Operation einer durchtrennten Handsehne – nur durch Handchirurg?
Zur Reichweite von ärztlichen Aufklärungspflichten gegenüber einem Sechzehnjährigen.
Dem damals sechzehnjährigen Kläger wurde bei einem Unfall die Daumenbeugesehne durchtrennt. Eine Operation der Sehne war die einzige Behandlungsmöglichkeit. Er wurde entsprechend den medizinischen Erfordernissen vollständig, darunter über mögliche bleibende Bewegungseinschränkungen, aufgeklärt und stimmte der Behandlung zu.
Er brachte gegen die Klinik und den ihn behandelnden Facharzt für Unfallchirurgie eine Klage auf Schmerzengeld und die Feststellung ihrer Haftung für künftige Schäden wegen der Verletzung von Aufklärungspflichten ein: Er sei nicht darauf hingewiesen worden, dass der Arzt keine Spezialisierung im Bereich Handchirurgie aufgewiesen habe.
Das Erst- und das Berufungsgericht gaben der Klage keine Folge.
Der Oberste Gerichtshof legte die Grundsätze zur ärztlichen Aufklärungspflicht dar, wonach der Arzt für die nachteiligen Folgen eines kunstgerecht erfolgten Eingriffs haftet, wenn der Patient bei ausreichender Aufklärung in die Behandlung nicht eingewilligt hätte. Die ärztliche Aufklärung soll den Patienten dabei in die Lage versetzen, die Tragweite seiner Einwilligung zu überschauen. Gerade über typische, mit einer Operation verbundene Gefahren ist aufzuklären, auch wenn diese nicht häufig, aber speziell mit dem geplanten Eingriff verbunden sind. Auch insoweit besteht aber eine Aufklärungspflicht nur, soweit diese Risken erheblich und geeignet sind, die Entscheidung des Patienten zu beeinflussen. Da die Behandlung durch einen Facharzt für Unfallchirurgie als der hier angemessenen Fachrichtung erfolgt war, begründete der fehlende Hinweis auf eine fehlende Spezialisierung keinen Aufklärungsfehler.

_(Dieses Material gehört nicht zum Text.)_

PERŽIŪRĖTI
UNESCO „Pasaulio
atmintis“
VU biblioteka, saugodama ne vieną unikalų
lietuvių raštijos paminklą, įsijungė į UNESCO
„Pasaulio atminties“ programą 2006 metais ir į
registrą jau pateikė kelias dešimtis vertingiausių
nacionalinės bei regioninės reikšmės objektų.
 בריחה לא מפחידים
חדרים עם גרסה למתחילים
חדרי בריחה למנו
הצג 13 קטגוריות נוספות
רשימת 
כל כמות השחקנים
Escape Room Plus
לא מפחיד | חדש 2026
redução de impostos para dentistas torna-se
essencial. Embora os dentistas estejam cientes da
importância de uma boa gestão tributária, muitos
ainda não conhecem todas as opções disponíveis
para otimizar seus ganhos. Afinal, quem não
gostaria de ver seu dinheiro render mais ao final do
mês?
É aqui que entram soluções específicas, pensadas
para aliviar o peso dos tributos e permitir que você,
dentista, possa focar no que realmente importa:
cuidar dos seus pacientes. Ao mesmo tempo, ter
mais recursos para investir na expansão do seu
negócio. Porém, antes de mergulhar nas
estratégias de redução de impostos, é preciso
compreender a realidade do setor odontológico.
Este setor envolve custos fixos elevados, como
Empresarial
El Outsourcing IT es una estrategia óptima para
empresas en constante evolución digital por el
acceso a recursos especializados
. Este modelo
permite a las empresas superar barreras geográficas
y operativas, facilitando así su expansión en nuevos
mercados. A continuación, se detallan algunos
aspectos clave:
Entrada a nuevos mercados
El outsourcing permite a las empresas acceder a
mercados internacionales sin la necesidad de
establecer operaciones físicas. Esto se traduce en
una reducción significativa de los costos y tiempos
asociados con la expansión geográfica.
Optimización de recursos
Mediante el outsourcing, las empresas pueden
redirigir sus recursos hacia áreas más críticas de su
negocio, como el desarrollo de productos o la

Der Kläger meinte in der Revision auch, dass auch seine Eltern aufzuklären gewesen wären. Dazu hielt der OGH fest, dass die Einwilligung in medizinische Behandlungen das einsichts- und urteilsfähige Kind nur selbst erteilen kann. Im Zweifel wird das Vorliegen dieser Einsichts- und Urteilsfähigkeit bei mündigen Minderjährigen vermutet. Willigt ein einsichts- und urteilsfähiges minderjähriges Kind in eine Behandlung ein, die gewöhnlich mit einer schweren oder nachhaltigen Beeinträchtigung der körperlichen Unversehrtheit oder der Persönlichkeit verbunden ist, so darf die Behandlung nur vorgenommen werden, wenn auch die Person zustimmt, die mit der gesetzlichen Vertretung bei Pflege und Erziehung betraut ist. Dass die – damals im Ausland aufhältigen – Eltern des Klägers nicht aufgeklärt wurden, war jedoch nicht entscheidungsrelevant, weil sich der Kläger in erster Instanz nicht darauf berufen hatte. Die Revision wurde zurückgewiesen.